At the New Zealand Economic Forum, we found ourselves included in a government announcement about Investment Boost. It was a bit surreal to see our business used as an example of national economic policy in action.
I actually wrote most of this last month, and then the world changed when America hit Iran and suddenly we were talking about fuel shortages and supply chains again. But on reflection, I think there are parallels in how we think about policy and government spending.
Not all government spending is the same. Some policies help people spend more today. Others help businesses invest so the country earns more tomorrow.
Cash handouts make people feel better this year. Investment policy aims to make structural changes that last decades.
I actually think the government is in a very difficult position. The easy thing to do would be to cut fuel taxes, hand out payments and make everyone feel better quickly. That might even help win an election.
But it would also keep inflation higher for longer, and make living more expensive.
Thinking back to 2019, the Provincial Growth Fund grants were in full swing. It was a bit of a lolly scramble, and we were lucky enough to receive a $500,000 grant.
A big requirement of those grants was to demonstrate how many new jobs would be created, as the biggest concern at the time was rising unemployment.

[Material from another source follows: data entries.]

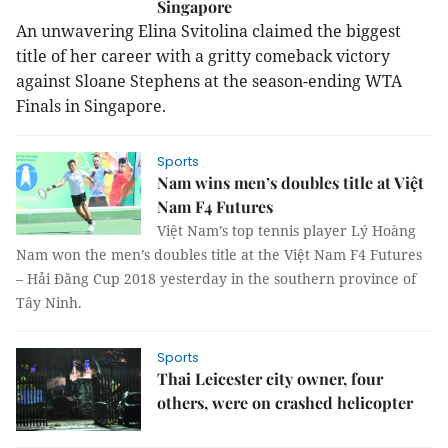
Singapore
An unwavering Elina Svitolina claimed the biggest
title of her career with a gritty comeback victory
against Sloane Stephens at the season-ending WTA
Finals in Singapore.
Sports
Nam wins men’s doubles title at Việt
Nam F4 Futures
Việt Nam’s top tennis player Lý Hoàng
Nam won the men’s doubles title at the Việt Nam F4 Futures
– Hải Đăng Cup 2018 yesterday in the southern province of
Tây Ninh.
Sports
Thai Leicester city owner, four
others, were on crashed helicopter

So we did what the incentives encouraged us to do. We grew, we hired, we expanded. Incentives matter. People and businesses respond to the rules in front of them.
A year later Covid hit, and by then we had a lot more staff and a lot more overhead. Thanks to the wage subsidies and government-backed working capital loans we managed to hold on to everyone through the lockdown period, and at the time those subsidies were absolutely necessary. Without them many businesses would have gone under.
But here’s the kicker. In hindsight I now understand the "temporary" narrative when it comes to government support. We carried too much cost for too long, and when the market eventually found its feet again, they were much smaller feet than in 2019.
In many ways it created a false economy: businesses could operate as if the world was going to go back to normal. They held on, waited, carried more staff and more overhead, thinking things would bounce back. But the reality is, the rules changed.
We weren’t waiting for a recovery. We were waiting for a past that wasn’t coming back.
That period nearly undid us. And I suspect it’s what has undone many businesses recently.
It hasn’t just been one bad month or one bad decision, it’s that it’s been too hard for too long, and many businesses are still carrying debt they took on just to survive Covid.
Ironically, pumping debt cash into a business to help it survive is sometimes what undoes it later. It keeps things alive, but it doesn’t necessarily make them better or more productive.
That’s not sustainable for a business, and it’s not sustainable for an economy.
So in hindsight, what the wage subsidies and working capital loans really did was take the cost off the government’s books and put it on to business balance sheets. Who carried the debt, interest, and risk for the following years.
What ultimately matters for a country isn’t just employment numbers, it’s productivity. We actually have fewer staff now than we did in 2020, and yet the business is about 25% larger. That didn’t happen because we worked harder. It happened because we invested in better equipment, better systems, and became more productive.
Which brings me back to policy.
Policy is often quiet and structural rather than loud and exciting. Investment Boost is a good example. Accelerated depreciation sounds incredibly boring, but it changes behaviour. It helps businesses invest in equipment and technology that improves productivity over time.
A serious piece of manufacturing technology takes time. There’s commissioning, software integration, training and bedding it into the wider operation. It can take a year or more to reach full productivity, so cash flow timing matters.
Investment Boost isn’t the only lever we’ve used either. Over the past few years we’ve stacked levers using export support, R&D incentives, private investment and bank funding that understands manufacturing doesn’t turn on overnight.
There isn’t one silver bullet. It’s a bunch of small levers working together.
That’s what good policy looks like to me. Not a lolly scramble, but a framework that gives businesses the confidence to invest, grow and employ people over the long-term.
We’re heading into an election year, and I’ll be honest, wholesale policy resets every three years are exhausting, for everyone.
I’m absolutely not suggesting any one party should stay in power forever, but I do think we need to start asking whether there are areas that are simply too important to keep changing direction on every election cycle.
Things like healthcare, education, infrastructure, productivity and economic development should be long-term national strategies, not political footballs.
Maybe the real challenge for our two major parties is not how different they can be, but what they can agree on.
What would New Zealand look like if economic strategy was a 20-year project instead of a three-year tug of war?
• Sarah Ramsay is chief executive of United Machinists.